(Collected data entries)
----------
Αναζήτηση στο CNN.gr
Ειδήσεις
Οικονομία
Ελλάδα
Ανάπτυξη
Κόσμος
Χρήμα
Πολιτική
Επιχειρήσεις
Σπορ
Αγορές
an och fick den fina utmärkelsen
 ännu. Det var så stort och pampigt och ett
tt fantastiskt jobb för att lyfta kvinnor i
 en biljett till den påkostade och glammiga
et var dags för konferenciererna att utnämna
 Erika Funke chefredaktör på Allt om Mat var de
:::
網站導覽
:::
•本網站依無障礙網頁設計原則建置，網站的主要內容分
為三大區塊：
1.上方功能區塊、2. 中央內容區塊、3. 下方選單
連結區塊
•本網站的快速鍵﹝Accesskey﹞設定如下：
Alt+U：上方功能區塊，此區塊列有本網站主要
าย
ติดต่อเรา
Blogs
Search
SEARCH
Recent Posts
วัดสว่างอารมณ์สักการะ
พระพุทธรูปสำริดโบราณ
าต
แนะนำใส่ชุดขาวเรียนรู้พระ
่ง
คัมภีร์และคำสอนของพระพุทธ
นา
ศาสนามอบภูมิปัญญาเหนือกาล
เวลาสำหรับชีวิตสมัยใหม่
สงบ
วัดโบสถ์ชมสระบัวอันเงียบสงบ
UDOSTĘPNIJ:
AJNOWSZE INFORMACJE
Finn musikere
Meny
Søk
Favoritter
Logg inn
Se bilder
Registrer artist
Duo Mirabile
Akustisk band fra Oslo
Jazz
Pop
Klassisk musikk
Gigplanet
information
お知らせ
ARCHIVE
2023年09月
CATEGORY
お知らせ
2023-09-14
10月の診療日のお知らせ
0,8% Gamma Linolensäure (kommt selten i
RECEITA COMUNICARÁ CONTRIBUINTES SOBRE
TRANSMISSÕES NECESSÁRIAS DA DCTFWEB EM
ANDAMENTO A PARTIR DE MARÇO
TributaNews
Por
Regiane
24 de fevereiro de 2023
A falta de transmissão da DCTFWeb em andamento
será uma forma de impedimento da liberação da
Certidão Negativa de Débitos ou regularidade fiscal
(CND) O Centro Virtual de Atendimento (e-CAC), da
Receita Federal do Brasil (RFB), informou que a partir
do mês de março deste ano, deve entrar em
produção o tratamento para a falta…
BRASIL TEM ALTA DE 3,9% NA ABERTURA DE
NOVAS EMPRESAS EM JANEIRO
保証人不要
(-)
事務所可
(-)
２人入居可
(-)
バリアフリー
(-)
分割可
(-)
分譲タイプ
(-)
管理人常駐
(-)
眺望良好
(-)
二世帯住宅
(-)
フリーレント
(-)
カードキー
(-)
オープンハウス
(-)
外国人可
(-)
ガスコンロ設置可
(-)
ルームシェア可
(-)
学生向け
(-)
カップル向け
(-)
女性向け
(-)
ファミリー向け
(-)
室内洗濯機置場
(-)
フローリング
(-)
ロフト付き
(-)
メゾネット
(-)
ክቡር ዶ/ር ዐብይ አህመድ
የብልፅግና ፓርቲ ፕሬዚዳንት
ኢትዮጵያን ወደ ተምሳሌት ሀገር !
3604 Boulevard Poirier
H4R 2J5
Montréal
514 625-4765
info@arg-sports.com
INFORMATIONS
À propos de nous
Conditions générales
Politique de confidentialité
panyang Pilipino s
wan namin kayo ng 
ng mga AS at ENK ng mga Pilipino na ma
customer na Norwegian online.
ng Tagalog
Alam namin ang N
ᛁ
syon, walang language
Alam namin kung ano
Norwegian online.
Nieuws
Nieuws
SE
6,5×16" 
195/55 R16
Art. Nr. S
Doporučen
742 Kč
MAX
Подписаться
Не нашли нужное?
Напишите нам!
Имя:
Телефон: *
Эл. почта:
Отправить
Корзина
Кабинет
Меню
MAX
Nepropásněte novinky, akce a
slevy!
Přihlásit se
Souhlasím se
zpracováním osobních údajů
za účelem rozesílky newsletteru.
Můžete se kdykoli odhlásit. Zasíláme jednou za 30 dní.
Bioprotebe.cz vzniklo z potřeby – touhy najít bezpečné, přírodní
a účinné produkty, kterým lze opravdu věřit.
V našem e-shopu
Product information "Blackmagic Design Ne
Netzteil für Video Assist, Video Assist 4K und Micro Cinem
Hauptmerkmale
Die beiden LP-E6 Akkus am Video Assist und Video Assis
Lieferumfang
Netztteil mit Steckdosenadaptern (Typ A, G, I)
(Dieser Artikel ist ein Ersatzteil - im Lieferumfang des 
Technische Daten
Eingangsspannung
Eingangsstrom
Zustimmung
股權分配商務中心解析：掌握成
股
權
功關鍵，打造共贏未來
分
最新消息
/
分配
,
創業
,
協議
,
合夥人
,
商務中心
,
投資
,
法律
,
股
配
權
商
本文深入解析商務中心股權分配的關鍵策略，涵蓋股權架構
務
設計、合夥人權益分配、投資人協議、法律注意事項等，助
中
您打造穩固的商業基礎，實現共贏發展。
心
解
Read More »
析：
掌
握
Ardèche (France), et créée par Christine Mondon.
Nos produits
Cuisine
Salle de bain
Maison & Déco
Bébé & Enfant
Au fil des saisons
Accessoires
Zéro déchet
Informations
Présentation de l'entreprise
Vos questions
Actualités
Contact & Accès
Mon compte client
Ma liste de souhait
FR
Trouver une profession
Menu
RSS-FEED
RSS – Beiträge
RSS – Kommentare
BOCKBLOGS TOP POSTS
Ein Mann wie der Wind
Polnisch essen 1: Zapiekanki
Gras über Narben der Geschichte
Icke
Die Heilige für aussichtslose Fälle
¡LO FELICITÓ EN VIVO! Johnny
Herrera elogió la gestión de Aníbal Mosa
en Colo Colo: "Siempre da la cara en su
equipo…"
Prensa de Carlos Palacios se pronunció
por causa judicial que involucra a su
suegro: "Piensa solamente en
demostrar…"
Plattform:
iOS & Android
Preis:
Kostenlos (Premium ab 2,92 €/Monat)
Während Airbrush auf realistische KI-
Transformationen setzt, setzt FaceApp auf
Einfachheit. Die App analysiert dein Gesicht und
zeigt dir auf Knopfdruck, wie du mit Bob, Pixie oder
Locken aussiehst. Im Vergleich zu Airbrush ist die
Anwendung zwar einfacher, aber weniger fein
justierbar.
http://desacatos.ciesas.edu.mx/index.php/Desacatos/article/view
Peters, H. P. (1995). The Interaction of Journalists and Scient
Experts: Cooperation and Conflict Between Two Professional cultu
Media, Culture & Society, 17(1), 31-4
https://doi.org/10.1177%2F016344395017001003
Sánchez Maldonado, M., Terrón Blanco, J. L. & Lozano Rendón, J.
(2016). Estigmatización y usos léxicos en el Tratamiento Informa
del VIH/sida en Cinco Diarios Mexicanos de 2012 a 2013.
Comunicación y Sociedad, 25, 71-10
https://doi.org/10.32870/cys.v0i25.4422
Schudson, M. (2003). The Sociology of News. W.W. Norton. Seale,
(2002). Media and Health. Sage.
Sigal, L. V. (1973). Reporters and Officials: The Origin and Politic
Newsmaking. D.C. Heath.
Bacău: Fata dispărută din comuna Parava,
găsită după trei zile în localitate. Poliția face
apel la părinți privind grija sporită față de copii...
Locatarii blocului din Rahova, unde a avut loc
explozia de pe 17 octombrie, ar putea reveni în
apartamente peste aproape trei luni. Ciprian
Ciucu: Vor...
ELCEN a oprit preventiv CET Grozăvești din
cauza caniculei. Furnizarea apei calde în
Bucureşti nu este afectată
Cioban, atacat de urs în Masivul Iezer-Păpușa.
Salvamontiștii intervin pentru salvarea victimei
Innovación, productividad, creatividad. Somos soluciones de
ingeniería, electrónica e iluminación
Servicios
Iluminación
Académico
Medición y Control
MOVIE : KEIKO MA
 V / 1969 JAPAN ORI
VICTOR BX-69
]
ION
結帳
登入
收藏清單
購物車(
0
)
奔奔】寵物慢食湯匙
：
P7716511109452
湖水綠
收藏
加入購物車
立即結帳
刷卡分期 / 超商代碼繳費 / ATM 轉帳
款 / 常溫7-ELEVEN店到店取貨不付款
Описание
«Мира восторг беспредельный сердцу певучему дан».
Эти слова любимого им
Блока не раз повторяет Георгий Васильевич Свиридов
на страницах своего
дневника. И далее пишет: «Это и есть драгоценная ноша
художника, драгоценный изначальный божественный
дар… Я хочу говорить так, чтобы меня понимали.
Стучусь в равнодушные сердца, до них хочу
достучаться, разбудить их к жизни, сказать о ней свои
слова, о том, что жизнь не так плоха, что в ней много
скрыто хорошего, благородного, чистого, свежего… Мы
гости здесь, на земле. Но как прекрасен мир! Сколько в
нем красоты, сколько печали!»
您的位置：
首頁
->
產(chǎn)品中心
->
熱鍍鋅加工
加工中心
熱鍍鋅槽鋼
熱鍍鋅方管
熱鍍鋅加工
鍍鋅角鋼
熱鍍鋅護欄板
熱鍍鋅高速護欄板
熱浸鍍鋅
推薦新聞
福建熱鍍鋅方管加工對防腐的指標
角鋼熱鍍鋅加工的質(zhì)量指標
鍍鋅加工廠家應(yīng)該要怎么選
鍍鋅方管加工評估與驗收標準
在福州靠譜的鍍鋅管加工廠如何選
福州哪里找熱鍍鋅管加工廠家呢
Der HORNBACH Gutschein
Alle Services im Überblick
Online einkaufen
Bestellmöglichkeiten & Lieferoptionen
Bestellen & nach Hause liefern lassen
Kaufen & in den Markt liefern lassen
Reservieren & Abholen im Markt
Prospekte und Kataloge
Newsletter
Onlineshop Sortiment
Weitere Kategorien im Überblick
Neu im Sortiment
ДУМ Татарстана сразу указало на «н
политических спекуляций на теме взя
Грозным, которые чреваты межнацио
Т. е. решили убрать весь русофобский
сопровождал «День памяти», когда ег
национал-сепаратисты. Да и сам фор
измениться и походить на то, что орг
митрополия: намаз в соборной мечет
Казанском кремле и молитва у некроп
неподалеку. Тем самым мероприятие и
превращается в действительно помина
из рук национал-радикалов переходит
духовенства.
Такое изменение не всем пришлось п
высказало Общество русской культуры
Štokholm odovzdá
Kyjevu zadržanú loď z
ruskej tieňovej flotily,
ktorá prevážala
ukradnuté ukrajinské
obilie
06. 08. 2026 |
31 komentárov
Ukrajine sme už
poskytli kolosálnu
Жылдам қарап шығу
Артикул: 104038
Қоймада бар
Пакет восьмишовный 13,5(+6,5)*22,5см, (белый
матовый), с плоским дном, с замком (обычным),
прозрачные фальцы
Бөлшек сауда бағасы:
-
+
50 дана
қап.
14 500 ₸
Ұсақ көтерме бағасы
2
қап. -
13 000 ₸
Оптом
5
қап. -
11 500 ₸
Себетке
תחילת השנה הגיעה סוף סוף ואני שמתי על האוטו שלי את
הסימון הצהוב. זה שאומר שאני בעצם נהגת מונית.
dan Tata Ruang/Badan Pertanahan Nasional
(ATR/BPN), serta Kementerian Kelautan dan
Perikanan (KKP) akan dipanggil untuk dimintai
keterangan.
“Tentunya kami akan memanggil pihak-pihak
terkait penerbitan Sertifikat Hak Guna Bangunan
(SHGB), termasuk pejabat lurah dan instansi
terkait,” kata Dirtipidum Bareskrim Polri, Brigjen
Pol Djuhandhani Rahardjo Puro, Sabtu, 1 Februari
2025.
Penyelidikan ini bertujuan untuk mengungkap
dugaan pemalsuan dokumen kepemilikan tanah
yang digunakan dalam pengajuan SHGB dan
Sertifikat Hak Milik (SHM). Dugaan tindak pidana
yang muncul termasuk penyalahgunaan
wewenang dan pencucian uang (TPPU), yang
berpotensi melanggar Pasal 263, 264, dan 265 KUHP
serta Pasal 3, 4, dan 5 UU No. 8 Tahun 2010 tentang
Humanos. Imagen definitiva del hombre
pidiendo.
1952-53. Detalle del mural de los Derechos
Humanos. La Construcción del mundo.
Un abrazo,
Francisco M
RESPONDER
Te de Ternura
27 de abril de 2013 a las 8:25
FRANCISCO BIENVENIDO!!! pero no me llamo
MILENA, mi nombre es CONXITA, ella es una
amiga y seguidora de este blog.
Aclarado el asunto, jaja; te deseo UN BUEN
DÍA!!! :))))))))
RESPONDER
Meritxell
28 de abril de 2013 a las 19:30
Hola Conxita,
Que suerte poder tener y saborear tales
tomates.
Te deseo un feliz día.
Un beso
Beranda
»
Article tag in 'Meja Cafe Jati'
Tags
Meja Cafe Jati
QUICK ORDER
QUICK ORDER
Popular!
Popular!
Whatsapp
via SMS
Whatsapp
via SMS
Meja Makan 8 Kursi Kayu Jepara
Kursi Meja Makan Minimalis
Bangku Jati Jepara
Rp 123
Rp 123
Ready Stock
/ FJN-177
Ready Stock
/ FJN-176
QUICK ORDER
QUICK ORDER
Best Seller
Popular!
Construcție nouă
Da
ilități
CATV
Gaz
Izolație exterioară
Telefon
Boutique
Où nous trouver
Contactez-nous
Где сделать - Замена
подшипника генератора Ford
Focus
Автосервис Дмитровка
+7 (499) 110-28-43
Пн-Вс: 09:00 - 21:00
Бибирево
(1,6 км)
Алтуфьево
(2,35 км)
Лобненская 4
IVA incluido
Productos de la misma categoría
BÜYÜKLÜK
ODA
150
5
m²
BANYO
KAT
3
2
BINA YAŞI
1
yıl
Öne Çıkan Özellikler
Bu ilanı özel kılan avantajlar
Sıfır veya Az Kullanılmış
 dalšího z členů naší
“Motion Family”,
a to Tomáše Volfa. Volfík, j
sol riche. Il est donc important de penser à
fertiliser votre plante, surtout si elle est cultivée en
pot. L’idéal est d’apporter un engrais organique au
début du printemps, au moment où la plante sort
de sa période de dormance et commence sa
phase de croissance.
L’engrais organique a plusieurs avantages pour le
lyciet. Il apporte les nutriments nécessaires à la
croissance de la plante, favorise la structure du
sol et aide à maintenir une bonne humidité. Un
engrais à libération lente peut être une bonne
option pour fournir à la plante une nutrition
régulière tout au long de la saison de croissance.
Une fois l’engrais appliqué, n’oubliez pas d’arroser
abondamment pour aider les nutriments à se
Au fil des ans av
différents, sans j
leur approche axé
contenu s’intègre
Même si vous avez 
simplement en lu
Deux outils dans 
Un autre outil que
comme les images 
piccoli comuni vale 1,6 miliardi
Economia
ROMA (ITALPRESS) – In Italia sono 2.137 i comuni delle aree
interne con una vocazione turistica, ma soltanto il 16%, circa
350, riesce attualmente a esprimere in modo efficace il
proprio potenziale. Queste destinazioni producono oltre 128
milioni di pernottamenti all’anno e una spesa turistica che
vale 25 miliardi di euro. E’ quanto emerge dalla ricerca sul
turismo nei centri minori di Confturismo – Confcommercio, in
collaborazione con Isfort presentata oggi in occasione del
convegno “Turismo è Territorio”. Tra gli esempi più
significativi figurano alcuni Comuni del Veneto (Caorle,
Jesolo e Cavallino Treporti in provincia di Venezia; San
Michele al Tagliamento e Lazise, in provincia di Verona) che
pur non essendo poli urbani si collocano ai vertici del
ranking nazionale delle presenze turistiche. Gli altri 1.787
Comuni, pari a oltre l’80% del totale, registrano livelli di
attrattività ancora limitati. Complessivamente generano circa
----------
Convert the lines of the rows above, from the first one through the line containing "RECEITA COMUNICARÁ CONTRIBUINTES SOBRE", into a JSON list of strings with one string per line, omitting blank lines.

[
  "Αναζήτηση στο CNN.gr",
  "Ειδήσεις",
  "Οικονομία",
  "Ελλάδα",
  "Ανάπτυξη",
  "Κόσμος",
  "Χρήμα",
  "Πολιτική",
  "Επιχειρήσεις",
  "Σπορ",
  "Αγορές",
  "an och fick den fina utmärkelsen",
  " ännu. Det var så stort och pampigt och ett",
  "tt fantastiskt jobb för att lyfta kvinnor i",
  " en biljett till den påkostade och glammiga",
  "et var dags för konferenciererna att utnämna",
  " Erika Funke chefredaktör på Allt om Mat var de",
  ":::",
  "網站導覽",
  ":::",
  "•本網站依無障礙網頁設計原則建置，網站的主要內容分",
  "為三大區塊：",
  "1.上方功能區塊、2. 中央內容區塊、3. 下方選單",
  "連結區塊",
  "•本網站的快速鍵﹝Accesskey﹞設定如下：",
  "Alt+U：上方功能區塊，此區塊列有本網站主要",
  "าย",
  "ติดต่อเรา",
  "Blogs",
  "Search",
  "SEARCH",
  "Recent Posts",
  "วัดสว่างอารมณ์สักการะ",
  "พระพุทธรูปสำริดโบราณ",
  "าต",
  "แนะนำใส่ชุดขาวเรียนรู้พระ",
  "่ง",
  "คัมภีร์และคำสอนของพระพุทธ",
  "นา",
  "ศาสนามอบภูมิปัญญาเหนือกาล",
  "เวลาสำหรับชีวิตสมัยใหม่",
  "สงบ",
  "วัดโบสถ์ชมสระบัวอันเงียบสงบ",
  "UDOSTĘPNIJ:",
  "AJNOWSZE INFORMACJE",
  "Finn musikere",
  "Meny",
  "Søk",
  "Favoritter",
  "Logg inn",
  "Se bilder",
  "Registrer artist",
  "Duo Mirabile",
  "Akustisk band fra Oslo",
  "Jazz",
  "Pop",
  "Klassisk musikk",
  "Gigplanet",
  "information",
  "お知らせ",
  "ARCHIVE",
  "2023年09月",
  "CATEGORY",
  "お知らせ",
  "2023-09-14",
  "10月の診療日のお知らせ",
  "0,8% Gamma Linolensäure (kommt selten i",
  "RECEITA COMUNICARÁ CONTRIBUINTES SOBRE"
]